Are you experiencing problems with your boiler regarding 'no hot water' or loss of water pressure in your system? Well, the good news is that low pressure and loss of hot water are all very easily diagnosable problems. In some instances, it is possible to fix the issue yourself. To assist in efforts to keep you as cool as a cucumber, here are some handy tips to treat the most common boiler issues.
1. What is Boiler Water Pressure?
The way in which your boiler works is to heat the water that flows around a network of pipes and radiators throughout your residence. For maximum efficiency, your water pressure needs to be balanced. Pressure in most contemporary combination boilers is maintained by what is described by industry insiders as a 'filling loop' which is connected to your cold-water pipe.
2. What can causes a fall in Water Pressure?
There are two usual suspects when it comes to investigating low water pressure:
You may have a clandestine leak somewhere in your network. It could be a tiny leak, but if the leak has been prevalent for some time, it could very well lead to a gradual drop in pressure. Your best bet is to look around your residence for signs of damp patches, puddles and drips from pipes, radiators, and the boiler itself. It is very important to note, that you should never look for leaks inside your boiler. You should leave this for a professional Gas engineer. If you discover a leak, or need to top up the water pressure at regular periods, your best best is to give Bristol Plumber 24/7 a call.
If you bleed your radiators regularly, you may lose some pressure in the system. This is because when you bleed a radiator system, air, aka pressure is released. This in turn lowers the pressure within your system.
3. How to Check My Boiler Pressure?
If you look towards the front of your boiler, you should find a pressure gauge, which may be a digital or analogue in nature. Hydraulic pressure gauges will display a low and high pressure indicated by red for low and green for high sections on the dial. The position is usual set by an enhineer when you get your boiler installed or serviced. You will notice a flashing pressure reading, if there is a low (or high) pressure warning.

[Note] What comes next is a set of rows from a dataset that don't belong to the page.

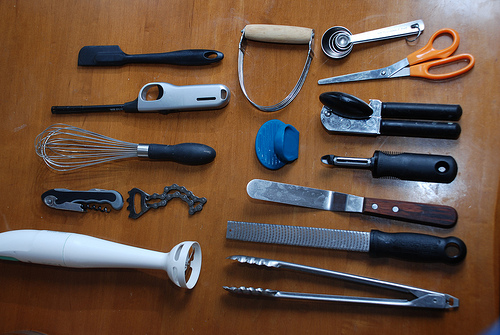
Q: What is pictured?
A: Kitchen utensils.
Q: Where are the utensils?
A: On a table.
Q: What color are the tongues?
A: Silver.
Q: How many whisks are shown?
A: One.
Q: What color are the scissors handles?
A: Orange.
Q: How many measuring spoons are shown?
A: Five.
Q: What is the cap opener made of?
A: A bicycle chain.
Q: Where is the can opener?
A: Next to the scissors.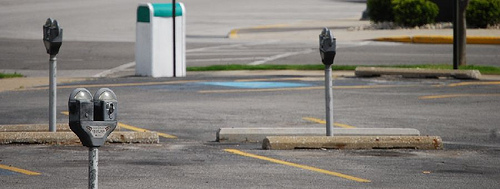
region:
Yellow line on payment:
[300, 160, 331, 186]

If your boiler pressure reads less than 1 bar, it is quite possible that you might have lost water from your system, which will then need to be replaced. As refereffed to earlier, this is where that filling loop (or filling link) comes into play.
If the pressure gauge on your boiler indicates high pressure (above 2.75 bar), then you may need to bleed your system to bring it back down to a safe leavel of 1.5 bar. This can be finicky and occasionally dangerous, due to high water temperatures. We recommend an engineer visit if you are experiencing high pressure. The problem itself might be related to an internal component of the boiler. If so, you will require a professional visitation to rectify the problem.
4. Can I Fix Low Boiler Pressure Myself?
The boiler pressure within different systems can differ depending on the make and manufacture, so it is always best to check your manual. It might be possible to re-pressurise the boiler system yourself. Your boiler may also have additional instructions inside the front door cover or elsewhere with further details on it's usage. If you need any tools to remove the the front door cover or panel, don't! Do not touch it! Get in touch with us immediately.
Check Your Boiler Brand's Website, to See If They Have Any Helpful Tutorials and Videos About Topping up Pressure on Their Systems.
Re-pressurising your boiler, means allowing more water to enter the system, from the water mains supply, via the filling loop. The two main types of filling loop are 'built in' and 'external'.
Filling loops may vary in design, but here's the basic re-pressurising process:
- Switch off and allow your boiler to cool
- Double-check that both ends of the filling loop are securely attached
- Open both valves, to allow cold mains water into the system (you should hear it)
- Wait for the pressure gauge to read 1.5 bar
- Close both valves, one after the other
- Switch the boiler back on and, if needed, press the reset button
- Undo both ends of the filling loop and remove. Be careful to catch any water spillage and keep the filling loop in a safe place!